INFORMATION PROVIDED Block Start

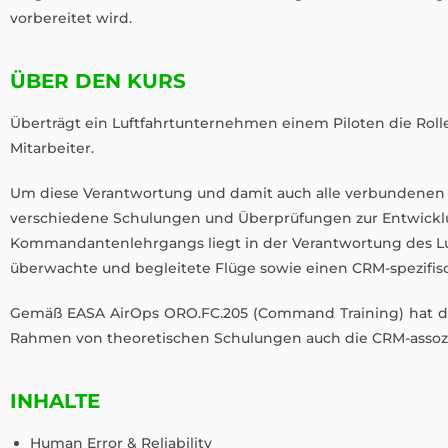
vorbereitet wird.
ÜBER DEN KURS
Überträgt ein Luftfahrtunternehmen einem Piloten die Ro
Mitarbeiter.
Um diese Verantwortung und damit auch alle verbundenen 
verschiedene Schulungen und Überprüfungen zur Entwick
Kommandantenlehrgangs liegt in der Verantwortung des L
überwachte und begleitete Flüge sowie einen CRM-spezifis
Gemäß EASA AirOps ORO.FC.205 (Command Training) hat d
Rahmen von theoretischen Schulungen auch die CRM-assoz
INHALTE
Human Error & Reliability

INFORMATION PROVIDED Block End

*TASK REQUIREMENTS*
Begin at the line containing "Gemäß EASA AirOps" and reproduce every line through the last one in the records above, exactly.

*EXERCISE RESULT*
Gemäß EASA AirOps ORO.FC.205 (Command Training) hat d
Rahmen von theoretischen Schulungen auch die CRM-assoz
INHALTE
Human Error & Reliability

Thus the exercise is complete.